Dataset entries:
════════════════

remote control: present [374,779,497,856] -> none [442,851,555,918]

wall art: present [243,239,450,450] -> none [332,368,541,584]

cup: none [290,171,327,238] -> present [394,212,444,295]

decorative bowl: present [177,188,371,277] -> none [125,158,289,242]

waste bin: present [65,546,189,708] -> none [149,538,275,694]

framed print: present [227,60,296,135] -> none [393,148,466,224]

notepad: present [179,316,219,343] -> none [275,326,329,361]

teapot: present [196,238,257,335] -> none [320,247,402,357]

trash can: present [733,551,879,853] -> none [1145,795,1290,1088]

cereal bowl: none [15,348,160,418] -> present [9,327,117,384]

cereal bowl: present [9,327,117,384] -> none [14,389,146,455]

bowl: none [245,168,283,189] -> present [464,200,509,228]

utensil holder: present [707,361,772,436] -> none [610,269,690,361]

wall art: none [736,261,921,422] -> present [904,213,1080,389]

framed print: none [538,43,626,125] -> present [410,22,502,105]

════════════════

With no line skipped, repeat the records exactly.

remote control: present [374,779,497,856] -> none [442,851,555,918]

wall art: present [243,239,450,450] -> none [332,368,541,584]

cup: none [290,171,327,238] -> present [394,212,444,295]

decorative bowl: present [177,188,371,277] -> none [125,158,289,242]

waste bin: present [65,546,189,708] -> none [149,538,275,694]

framed print: present [227,60,296,135] -> none [393,148,466,224]

notepad: present [179,316,219,343] -> none [275,326,329,361]

teapot: present [196,238,257,335] -> none [320,247,402,357]

trash can: present [733,551,879,853] -> none [1145,795,1290,1088]

cereal bowl: none [15,348,160,418] -> present [9,327,117,384]

cereal bowl: present [9,327,117,384] -> none [14,389,146,455]

bowl: none [245,168,283,189] -> present [464,200,509,228]

utensil holder: present [707,361,772,436] -> none [610,269,690,361]

wall art: none [736,261,921,422] -> present [904,213,1080,389]

framed print: none [538,43,626,125] -> present [410,22,502,105]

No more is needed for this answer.